Texto de leitura.
_ _ _ _

Falta a estes discursos, como aos dos demais autores, esse fio condutor das idéias capaz de lhes dar sustentação e proporcionar ao leitor condições de análise. A omissão generalizada ao passado constitui uma supressão das raízes dessas mesmas personalidades. A opinião, por exemplo, de que eles todos mudaram sua forma de pensar a respeito daquilo que constituiu boa parte de suas lutas mais recentes no plano dos encarnados não passa de frágil justificativa, uma vez que eles retornam ao campo de batalha para prosseguir, mas não apresentam razões para outro agir e pensar. Todos eles estão fortemente comprometidos com a situação atual, como artífices dela e, no entanto, não demonstram consciência disso.

Médiuns e produto mediúnico

Complexo, o fenômeno mediúnico se apresenta tendo como elementos integrantes o médium e o Espírito comunicante e como produto final a mensagem. Além disso, possui um contexto. Quatro aspectos indissociáveis, portanto. A análise de Seara Bendita, até aqui, considerou questões relativas aos autores espirituais e ao produto mediúnico, restando refletir sobre os médiuns-receptores e o contexto. Como o contexto em que os médiuns atuam nos é pouco conhecido, dar-lhe-emos menor atenção. Sabemos, por exemplo, que o Inede é uma instituição respeitável e idônea. Temos também as informações constantes da página de apresentação do Inede, referida anteriormente, inclusa na seção Apêndice e ainda algumas alusões que surgem em uma ou outra mensagem. Mas não podemos deixar de destacar novamente que este ambiente está envolto em uma atmosfera favorável ao tema do movimento de unificação, com expressiva influência, portanto, sobre os Espíritos manifestantes.

_ _ _ _

Material fornecido.

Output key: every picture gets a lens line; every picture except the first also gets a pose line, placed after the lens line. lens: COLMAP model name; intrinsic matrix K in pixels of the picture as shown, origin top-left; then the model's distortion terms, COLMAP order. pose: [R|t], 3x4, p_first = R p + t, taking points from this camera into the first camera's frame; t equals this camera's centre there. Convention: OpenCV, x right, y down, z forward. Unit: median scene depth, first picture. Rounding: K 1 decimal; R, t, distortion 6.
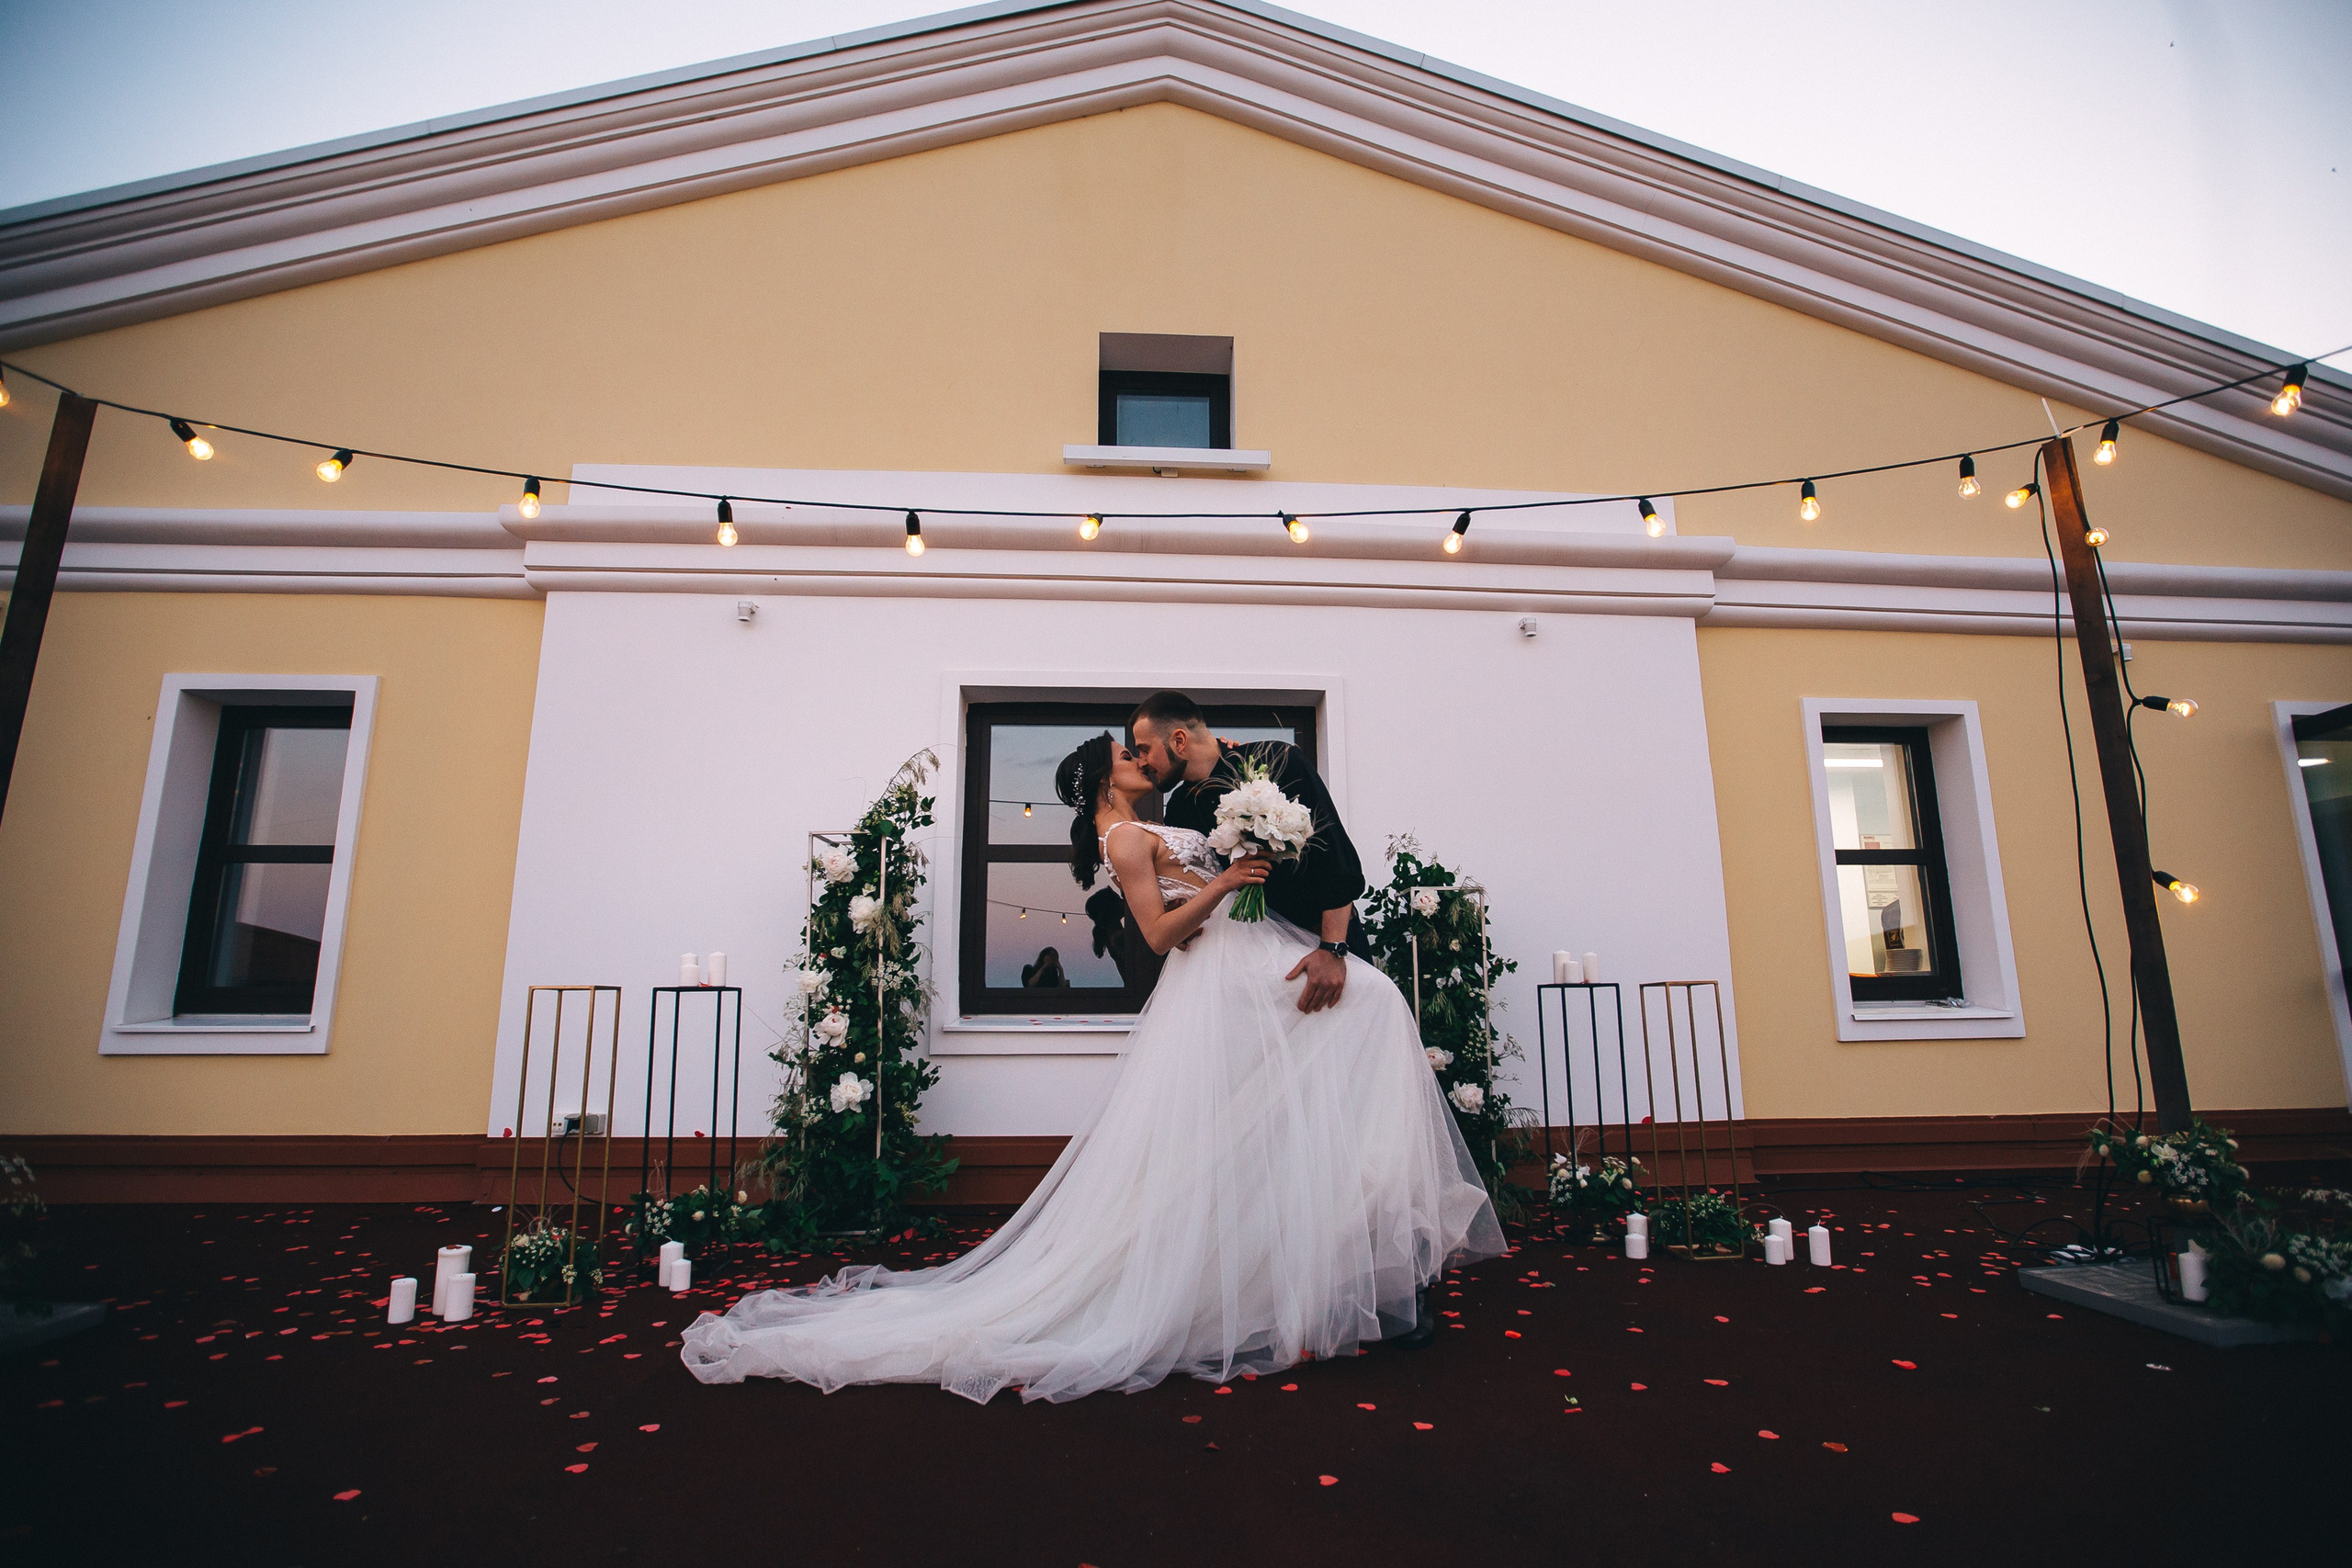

_ _ _ _

Instruções dos exercícios.
1 - Reproduza fielmente, do texto sobre o fenômeno mediúnico, o trecho que vai de "Falta a estes" até "demonstram consciência disso.".
2 - Dê continuidade ao texto sobre o fenômeno mediúnico, escrevendo o que viria após a última frase apresentada.
Os dados provêm de outra fonte.

Exercícios resolvidos.
1 -
Falta a estes discursos, como aos dos demais autores, esse fio condutor das idéias capaz de lhes dar sustentação e proporcionar ao leitor condições de análise. A omissão generalizada ao passado constitui uma supressão das raízes dessas mesmas personalidades. A opinião, por exemplo, de que eles todos mudaram sua forma de pensar a respeito daquilo que constituiu boa parte de suas lutas mais recentes no plano dos encarnados não passa de frágil justificativa, uma vez que eles retornam ao campo de batalha para prosseguir, mas não apresentam razões para outro agir e pensar. Todos eles estão fortemente comprometidos com a situação atual, como artífices dela e, no entanto, não demonstram consciência disso.

2 -
O livro carece de algumas outras informações que poderiam deixar mais claro o processo mediúnico e o trabalho de cada médium, o que nos daria maiores condições de análise. Por exemplo, as mensagens não informam sobre a data em que foram recepcionadas, bem como o médium que as recebeu, procedimento esse muito necessário para especificar a responsabilidade em cada caso. Apenas a mensagem que compõe o prefácio informa a data em que foi escrita, mas não o médium que a recepcionou. Em obras de autoria múltipla, detalhes dessa natureza costumam estar esclarecidos de forma a eliminar possíveis dúvidas e definir com clareza as responsabilidades. Um bom exemplo pode ser visto no trabalho de parceria mediúnica entre Chico Xavier e Waldo Vieira.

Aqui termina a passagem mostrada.